WHAT YOU HAVE TO DO -> Copy out every line of the records below word for word, leaving out the pictures.

* start SOURCE DATA *

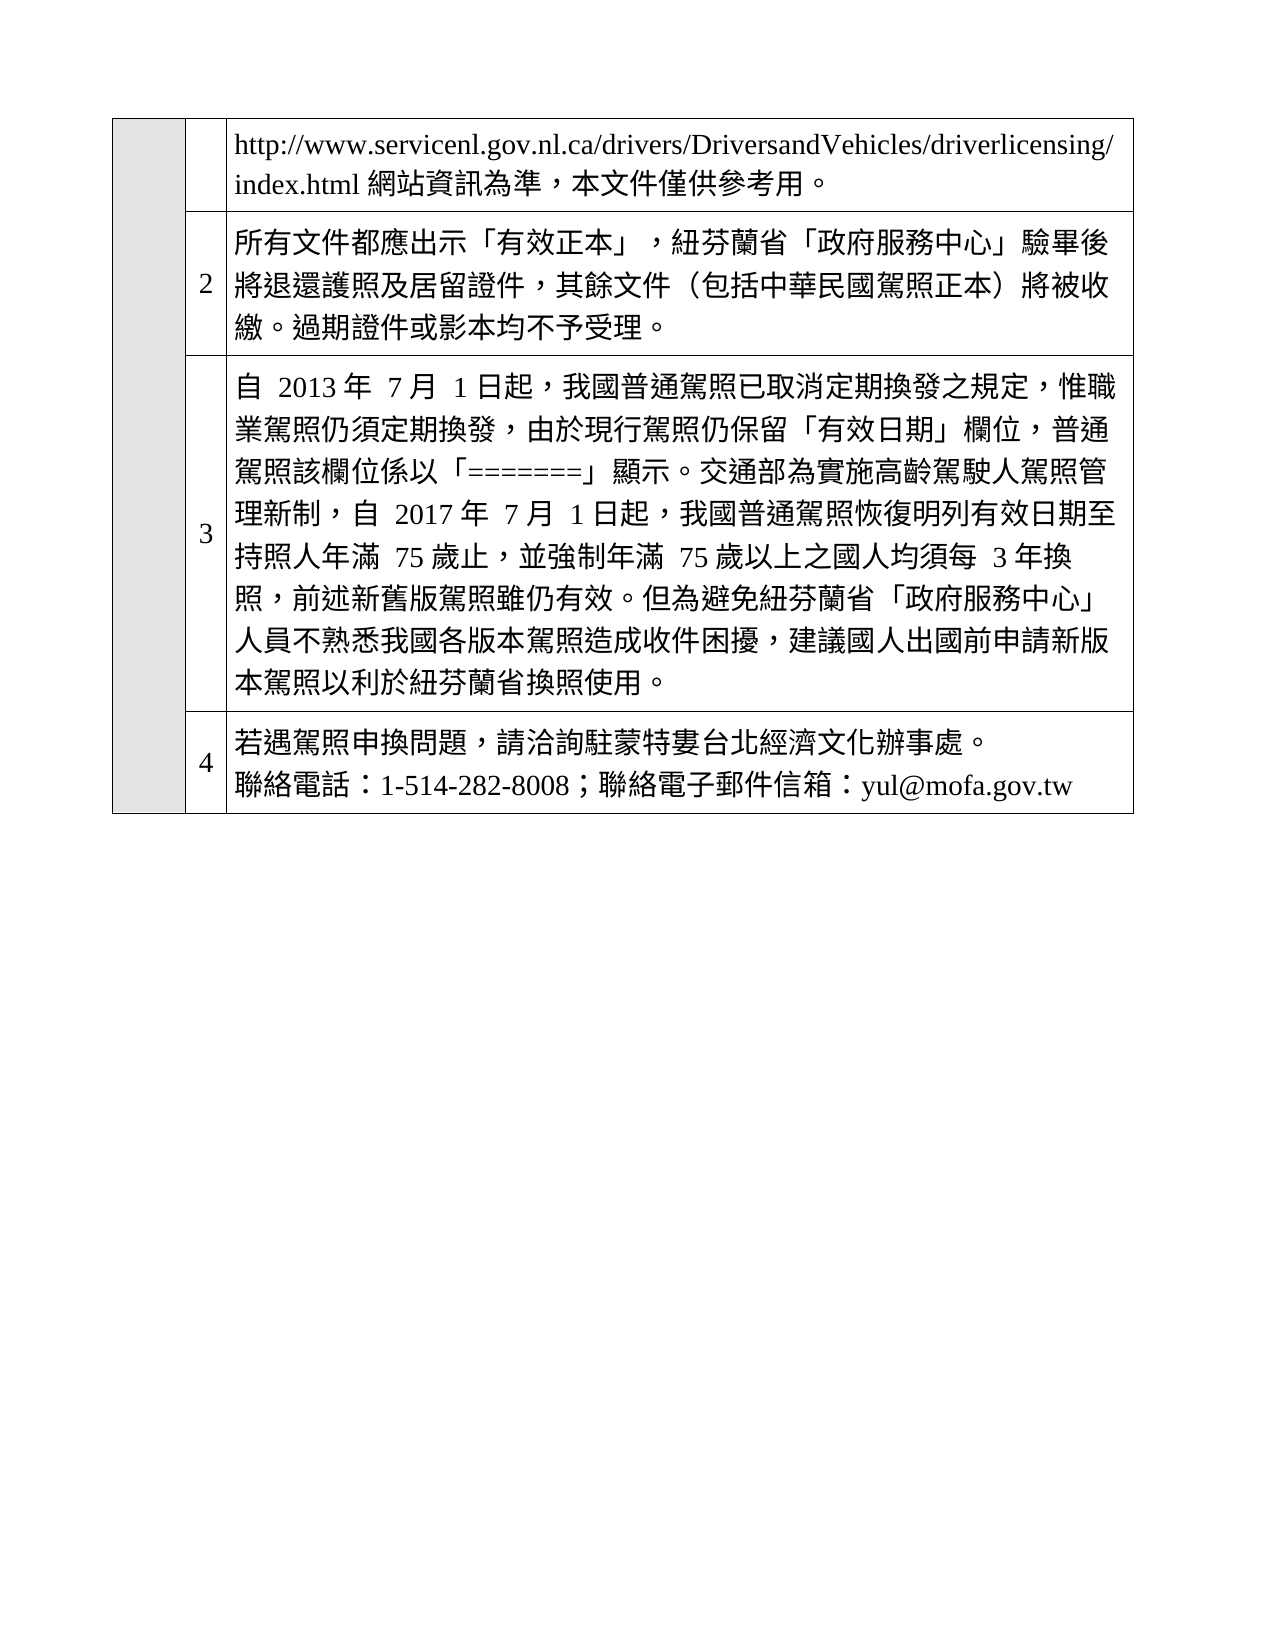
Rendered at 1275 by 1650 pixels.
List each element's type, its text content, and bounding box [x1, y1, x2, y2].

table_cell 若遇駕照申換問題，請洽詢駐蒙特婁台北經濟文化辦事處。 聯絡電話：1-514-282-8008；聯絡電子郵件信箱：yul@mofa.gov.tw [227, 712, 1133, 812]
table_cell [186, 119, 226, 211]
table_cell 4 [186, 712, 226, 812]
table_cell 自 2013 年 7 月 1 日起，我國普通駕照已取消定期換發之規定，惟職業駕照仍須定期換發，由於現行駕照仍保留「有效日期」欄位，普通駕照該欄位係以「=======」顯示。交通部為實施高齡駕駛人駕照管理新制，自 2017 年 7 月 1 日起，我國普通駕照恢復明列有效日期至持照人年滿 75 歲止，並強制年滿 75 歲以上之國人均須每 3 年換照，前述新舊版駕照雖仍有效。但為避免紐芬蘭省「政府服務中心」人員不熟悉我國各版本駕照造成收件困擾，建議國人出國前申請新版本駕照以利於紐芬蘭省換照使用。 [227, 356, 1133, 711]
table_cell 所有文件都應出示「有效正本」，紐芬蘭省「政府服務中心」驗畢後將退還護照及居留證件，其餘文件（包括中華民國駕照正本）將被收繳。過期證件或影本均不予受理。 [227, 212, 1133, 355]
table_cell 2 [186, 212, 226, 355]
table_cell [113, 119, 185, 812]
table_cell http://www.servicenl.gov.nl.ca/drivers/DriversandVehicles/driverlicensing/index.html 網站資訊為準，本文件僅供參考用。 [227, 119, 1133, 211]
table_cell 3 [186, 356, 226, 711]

* end SOURCE DATA *

ANSWER TO THIS EXERCISE ->
Rendered at 1275 by 1650 pixels.
List each element's type, its text content, and bounding box [x1, y1, x2, y2].

table_cell 若遇駕照申換問題，請洽詢駐蒙特婁台北經濟文化辦事處。 聯絡電話：1-514-282-8008；聯絡電子郵件信箱：yul@mofa.gov.tw [227, 712, 1133, 812]
table_cell [186, 119, 226, 211]
table_cell 4 [186, 712, 226, 812]
table_cell 自 2013 年 7 月 1 日起，我國普通駕照已取消定期換發之規定，惟職業駕照仍須定期換發，由於現行駕照仍保留「有效日期」欄位，普通駕照該欄位係以「=======」顯示。交通部為實施高齡駕駛人駕照管理新制，自 2017 年 7 月 1 日起，我國普通駕照恢復明列有效日期至持照人年滿 75 歲止，並強制年滿 75 歲以上之國人均須每 3 年換照，前述新舊版駕照雖仍有效。但為避免紐芬蘭省「政府服務中心」人員不熟悉我國各版本駕照造成收件困擾，建議國人出國前申請新版本駕照以利於紐芬蘭省換照使用。 [227, 356, 1133, 711]
table_cell 所有文件都應出示「有效正本」，紐芬蘭省「政府服務中心」驗畢後將退還護照及居留證件，其餘文件（包括中華民國駕照正本）將被收繳。過期證件或影本均不予受理。 [227, 212, 1133, 355]
table_cell 2 [186, 212, 226, 355]
table_cell [113, 119, 185, 812]
table_cell http://www.servicenl.gov.nl.ca/drivers/DriversandVehicles/driverlicensing/index.html 網站資訊為準，本文件僅供參考用。 [227, 119, 1133, 211]
table_cell 3 [186, 356, 226, 711]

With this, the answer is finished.